Qu'est-ce qu'une motion de censure ?
Plutôt qu'un long discours, voici une infographie diffusée par le site https://www.vie-publique.fr :
[ Source : https://www.vie-publique.fr/infographie/291368-infographie-quest-ce-quune-motion-de-censure ]
La censure, un événement rare !
Si le dépôt d'une motion de censure est assez fréquent sous la Ve République, son adoption à la majorité demeure l'exception. En réalité, le seul gouvernement renversé de la sorte fut celui de George Pompidou le 5 octobre 1962, à la faveur d'une motion déposée par une coalition de socialistes, chrétiens-démocrates, radicaux et indépendants. Le 9 octobre, le général de Gaulle répondra par une dissolution de l’Assemblée nationale.
Ainsi, la chute probable du gouvernement Barnier sera historique à plus d'un titre. Tout d'abord, parce qu'après toutes les motions déposées sous la Ve République et non adoptées, les gouvernements successifs ne redoutaient plus vraiment cette arme qui, d'ailleurs, était devenue un moyen de gouverner sans majorité à l’Assemblée nationale.

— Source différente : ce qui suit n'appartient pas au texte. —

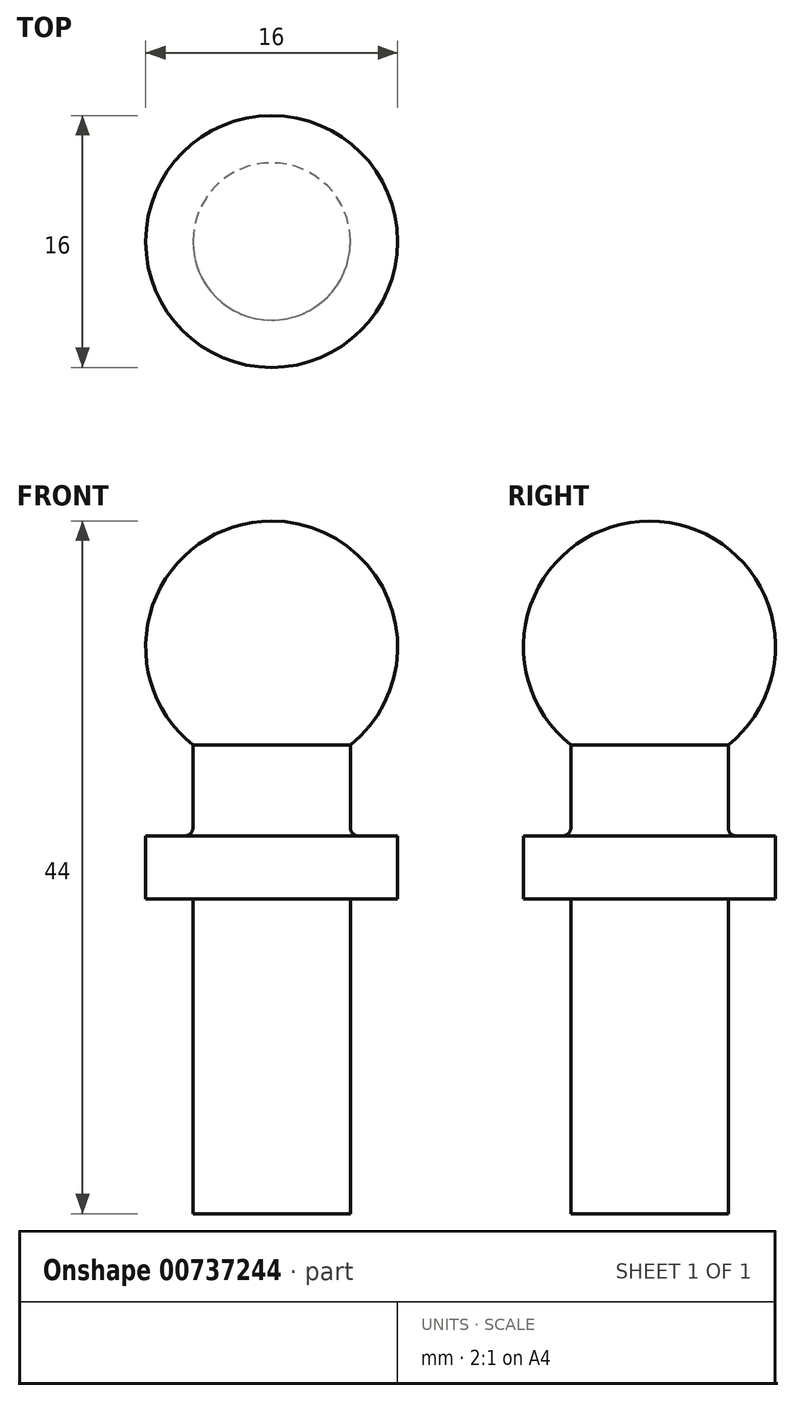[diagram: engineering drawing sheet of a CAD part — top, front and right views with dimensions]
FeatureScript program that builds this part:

Mais, elle sera aussi historique, car elle prolonge (parachève ?) la désastreuse séquence entamée par la dissolution ratée du moins de juin dernier. Après sa défaite aux élections européennes et la victoire du RN, Emmanuel Macron a en effet pris une décision dont l'histoire devra dire si elle relève d'un calcul politique fou ou d'un fou en calcul politique...
Conséquences politiques de la censure
Toujours est-il qu'après le temps à peine croyable passé à chercher un Premier ministre qui ne serait pas immédiatement censuré, et le peu de temps qui lui a finalement été accordé par les oppositions, l'État français entre dans une période d'instabilité politique inconnue jusque lors. Il n'est, en effet, pas permis à Emmanuel Macron de dissoudre à nouveau l'Assemblée avant juillet 2025, alors que l'incompatibilité entre le NFP, le RN et accessoirement les macronistes en matière de projet politique est indéniable.
Chacun suit sa propre rationalité politique, mais qui ne débouche en fin de compte sur aucune forme de cohérence politique globale à l'Assemblée nationale. Point de main invisible en politique - non plus qu'en économie - qui harmonise les intérêts individuels pour donner un ordre collectif. Pis, les électeurs de ces deux grands ensembles que sont le NFP et le RN ont l'impression que leur vote n'a pas été entendu, malgré une mobilisation massive, puisque non seulement la présidence de l'Assemblée nationale est retournée à une macroniste, mais en outre ce sont les formations politiques vues comme perdantes qui ont formé un gouvernement. Et comme à eux deux, NFP et RN forment la majorité des députés, rien ne pourra se faire sans leur approbation.
Plus précisément, il est apparu très clairement, dès le mois de septembre, qu'en raison de la volonté du NFP de censurer a priori tout Premier ministre non issu de ses rangs (cf. le tir au pigeon des candidats du NFP avant l'avènement de Lucie Castets, le NFP considérant qu'il avait gagné les élections au vu du nombre de députés), le RN devenait de facto un faiseur de rois. Les nombreux compromis faits par Michel Barnier en réponse aux exigences du RN - extrêmement critiqués par le NFP et les macronistes - démontrent jusqu'à l'excès cet état de fait. Désormais, nous en revenons donc à un gouvernement démissionnaire, qui peut rester en place assez longtemps dans la mesure où la constitution ne semble pas imposer de délai au président de la République.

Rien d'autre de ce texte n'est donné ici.